The next TensorRT-LLM release, v0.6.0 coming later this month, will bring improved inference performance — up to 5x faster — and enable support for additional popular LLMs, including the new Mistral 7B and Nemotron-3 8B. Versions of these LLMs will run on any GeForce RTX 30 Series and 40 Series GPU with 8GB of RAM or more, making fast, accurate, local LLM capabilities accessible even in some of the most portable Windows devices.

TensorRT-LLM V0.6 Windows Perf Chart
Up to 5X performance with the new TensorRT-LLM v0.6.0.

The new release of TensorRT-LLM will be available for install on the /NVIDIA/TensorRT-LLM GitHub repo. New optimized models will be available on ngc.nvidia.com.

Conversing With Confidence 

Developers and enthusiasts worldwide use OpenAI’s Chat API for a wide range of applications — from summarizing web content and drafting documents and emails to analyzing and visualizing data and creating presentations.

One challenge with such cloud-based AIs is that they require users to upload their input data, making them impractical for private or proprietary data or for working with large datasets.

To address this challenge, NVIDIA is soon enabling TensorRT-LLM for Windows to offer a similar API interface to OpenAI’s widely popular ChatAPI, through a new wrapper, offering a similar workflow to developers whether they are designing models and applications to run locally on a PC with RTX or in the cloud.
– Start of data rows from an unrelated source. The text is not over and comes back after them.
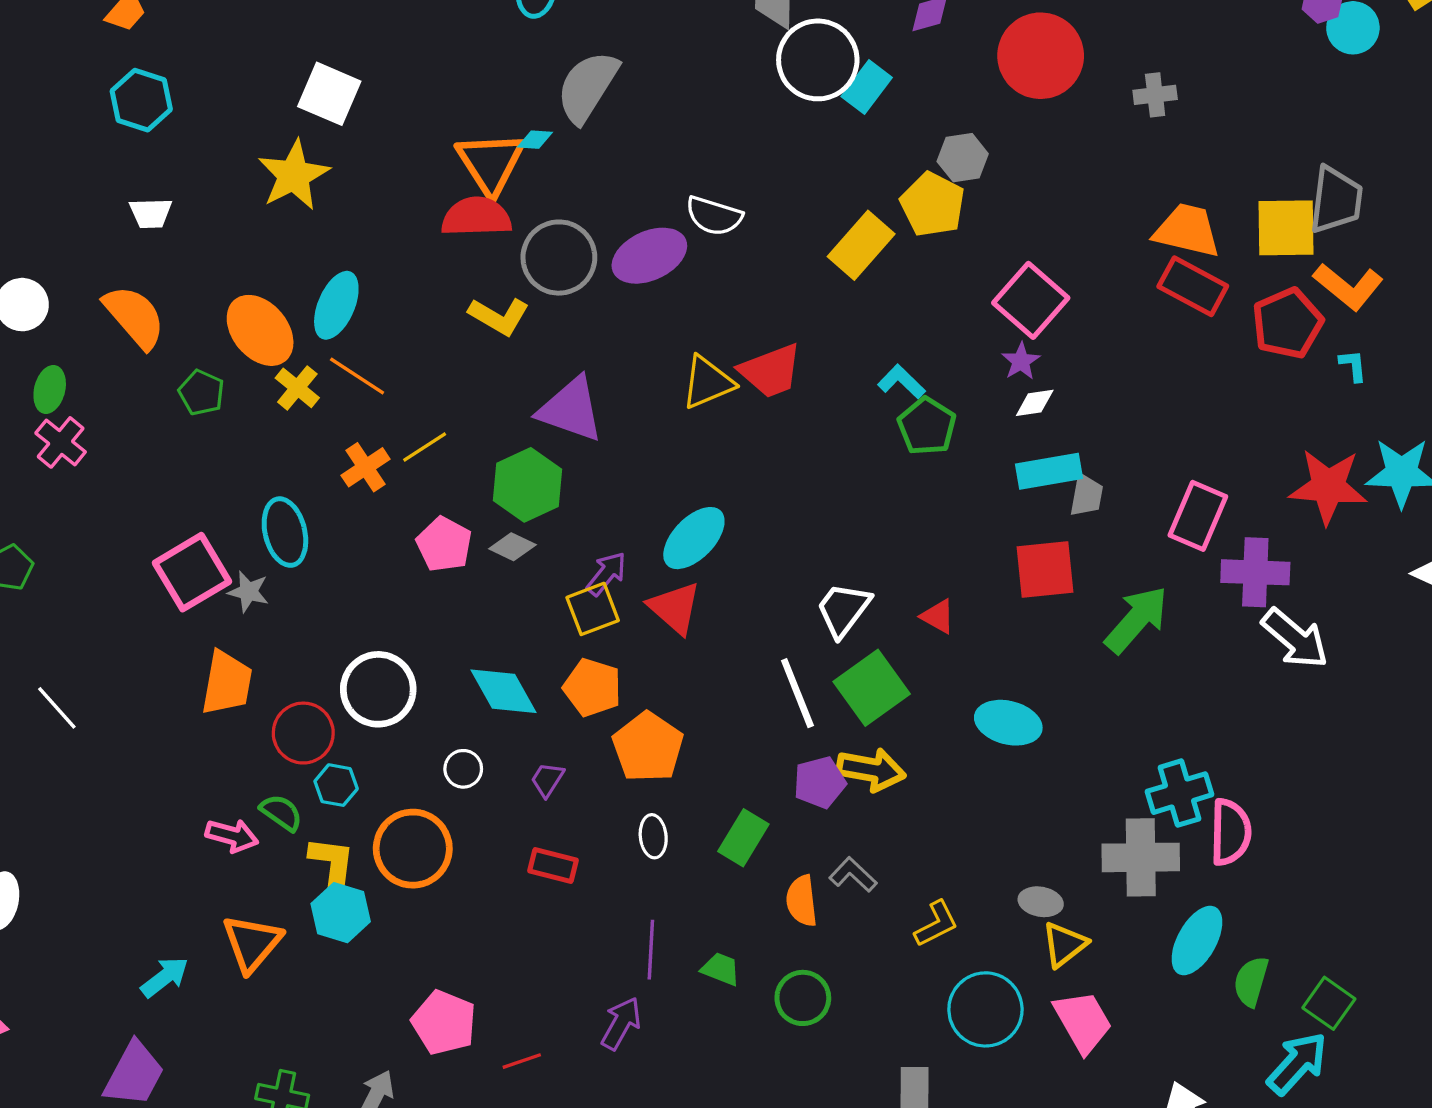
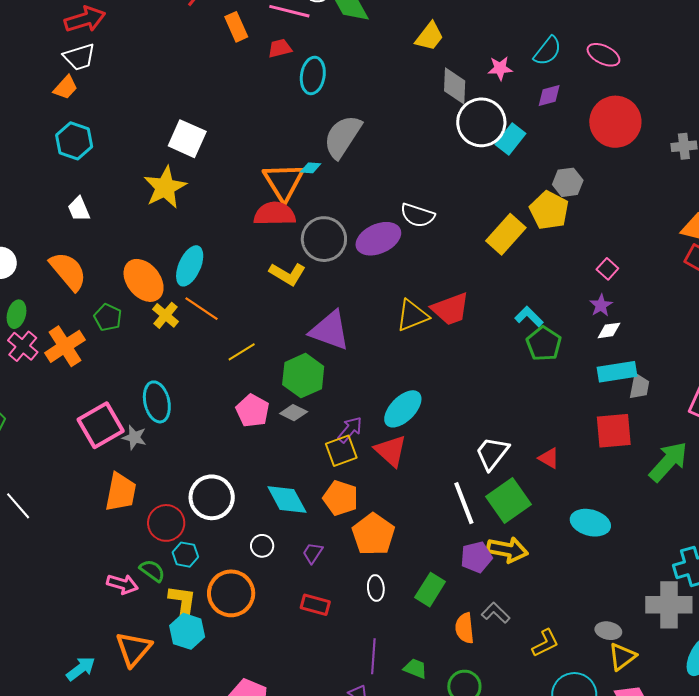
white trapezoid: (151, 213) -> (79, 209), turned 68
pink square: (1031, 300) -> (607, 269), size x0.5
orange cross: (366, 467) -> (65, 346), moved, size x1.4

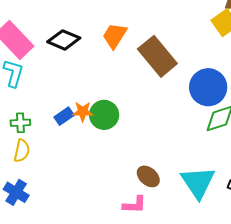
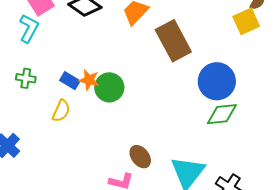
blue rectangle: (64, 116) -> (70, 81), turned 54
yellow semicircle: (22, 151) -> (61, 111), moved

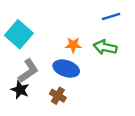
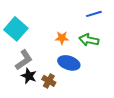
blue ellipse: (66, 69) -> (69, 63), moved
black star: (20, 90) -> (29, 76), moved

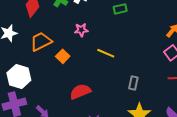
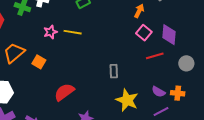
yellow line: (106, 53) -> (73, 32), moved

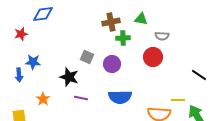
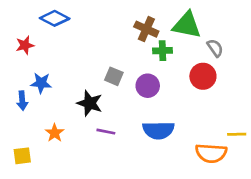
blue diamond: (43, 14) -> (55, 18), turned 35
green triangle: (141, 19) -> (187, 25), size x1.6
brown cross: (111, 22) -> (146, 29), turned 36
gray semicircle: (162, 36) -> (215, 48), turned -128

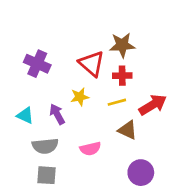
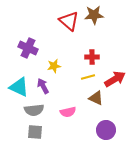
brown star: (122, 45) -> (94, 15), moved
red triangle: (92, 64) -> (69, 21), moved
yellow star: (80, 97) -> (54, 66), moved
cyan triangle: (25, 115) -> (19, 87), size x1.5

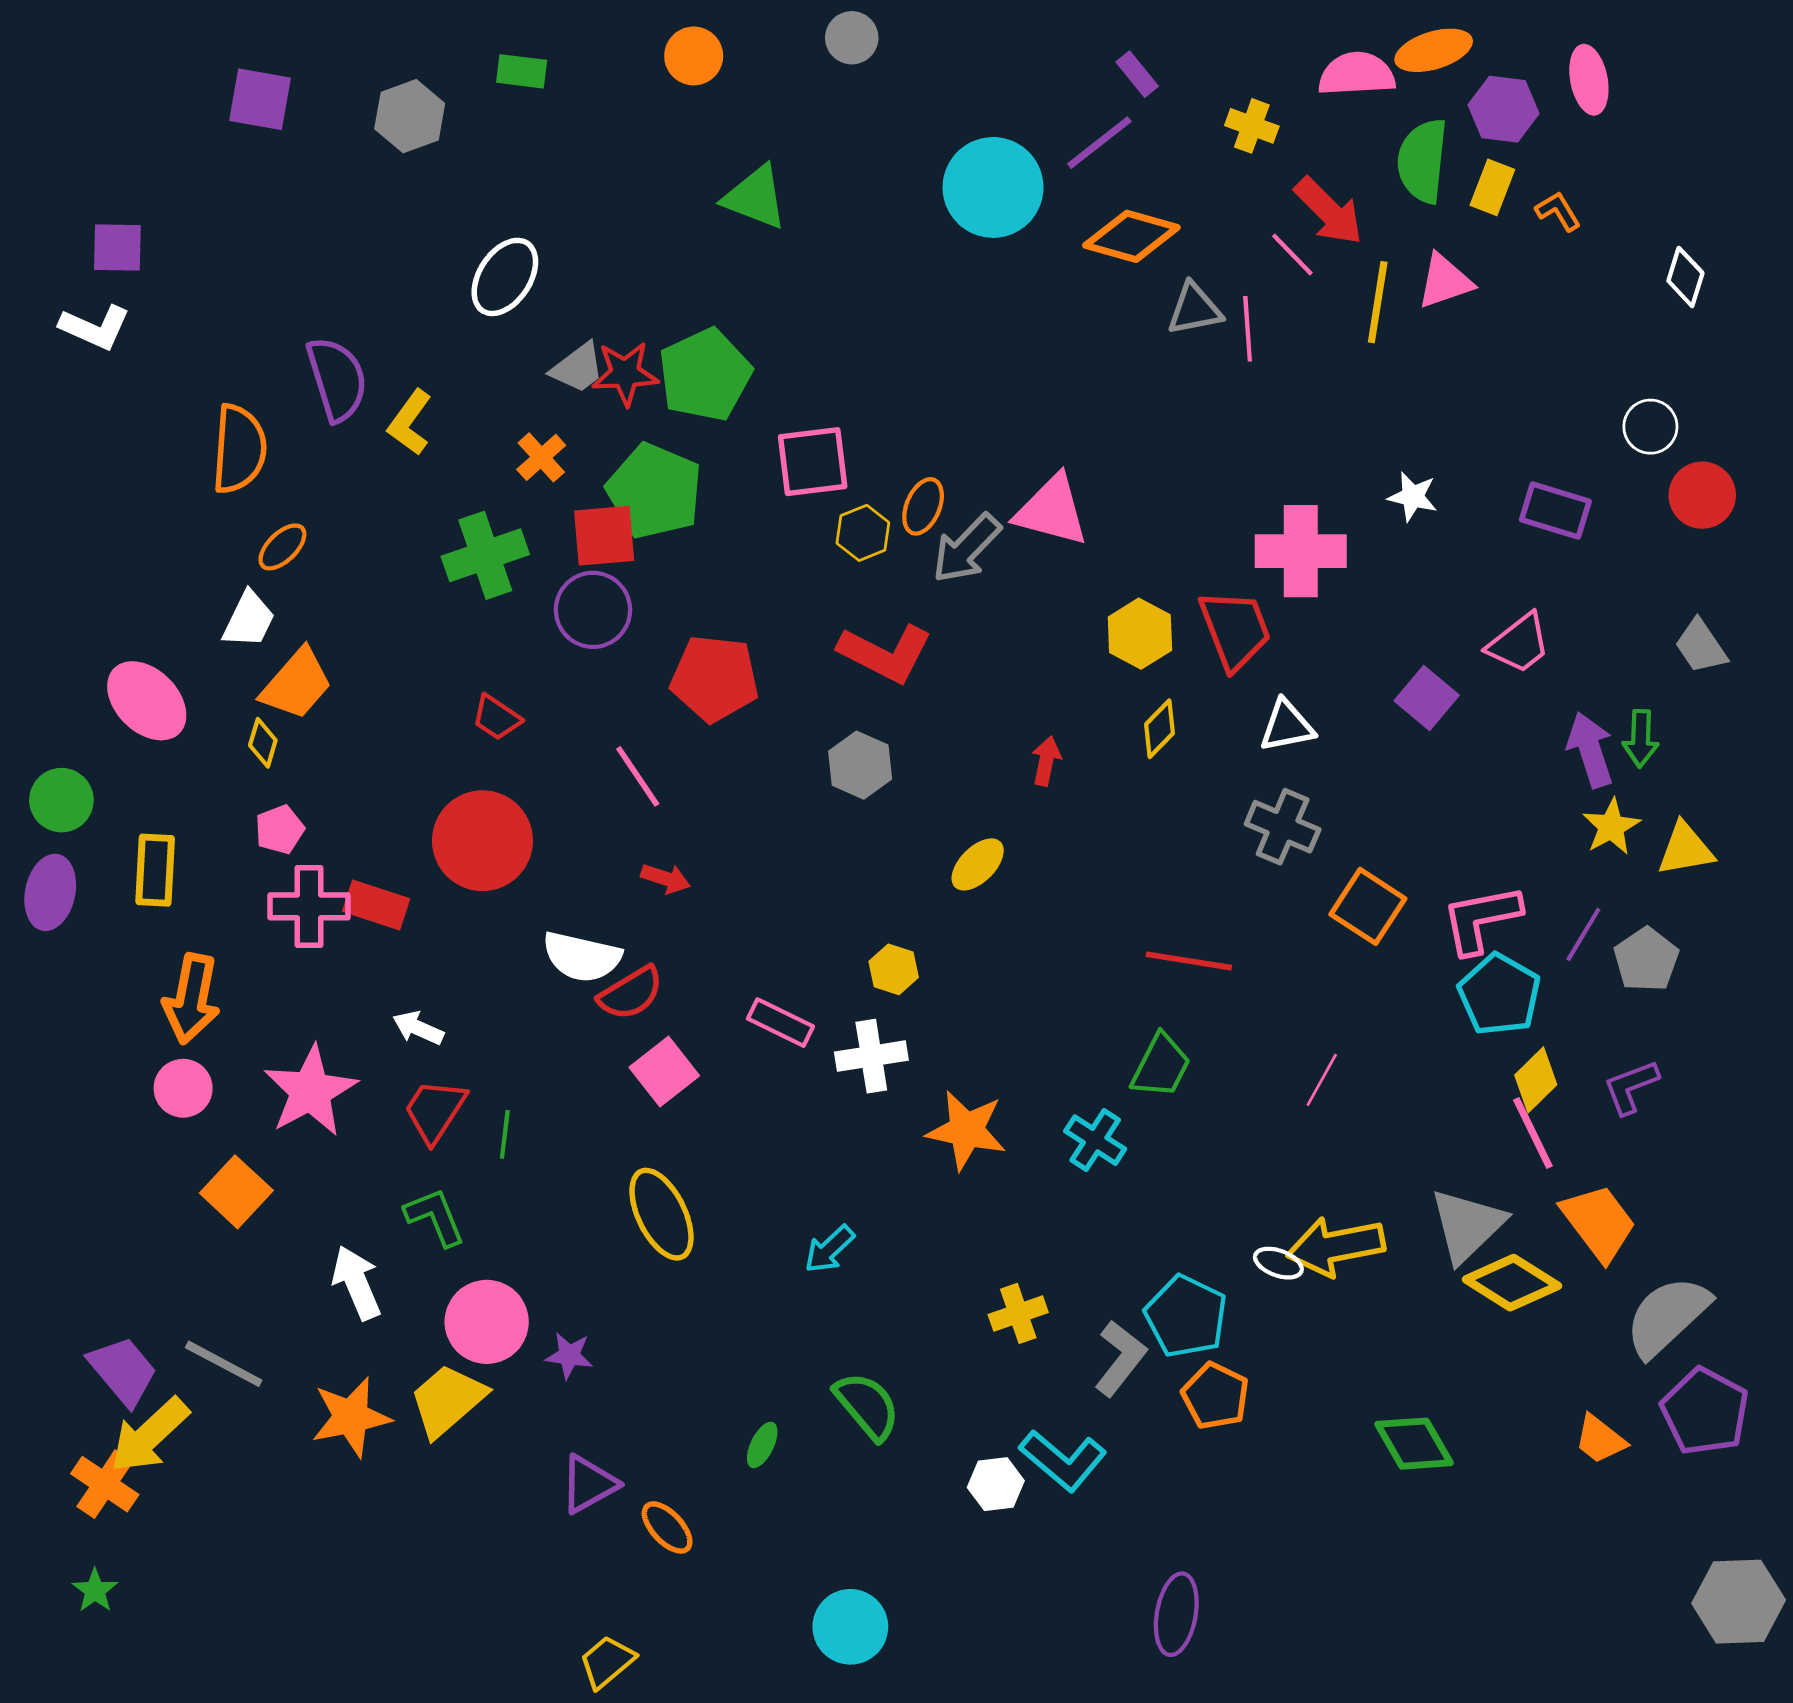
By changing just one or two lines of code, hundreds of AI-powered developer projects and applications can now benefit from fast, local AI. Users can keep their data on their PCs and not worry about uploading datasets to the cloud.

Perhaps the best part is that many of these projects and applications are open source, making it easy for developers to leverage and extend their capabilities to fuel the adoption of generative AI on Windows, powered by RTX.

The wrapper will work with any LLM that’s been optimized for TensorRT-LLM (for example, Llama 2, Mistral and Nemotron-3 8B) and is being released as a reference project on GitHub, alongside other developer resources for working with LLMs on RTX.

Model Acceleration

Developers can now leverage cutting-edge AI models and deploy with a cross-vendor API. As part of an ongoing commitment to empower developers, NVIDIA and Microsoft have been working together to accelerate Llama on RTX via the DirectML API.

Building on the announcements for the fastest inference performance for these models announced last month, this new option for cross-vendor deployment makes it easier than ever to bring AI capabilities to PC.

Developers and enthusiasts can experience the latest optimizations by downloading the latest ONNX runtime and following the installation instructions from Microsoft, and installing the latest driver from NVIDIA, which will be available on Nov. 21.

These new optimizations, models and resources will accelerate the development and deployment of AI features and applications to the 100 million RTX PCs worldwide, joining the more than 400 AI-powered apps and games already accelerated by RTX GPUs.

As models become even more accessible and developers bring more generative AI-powered functionality to RTX-powered Windows PCs, RTX GPUs will be critical for enabling users to take advantage of this powerful technology.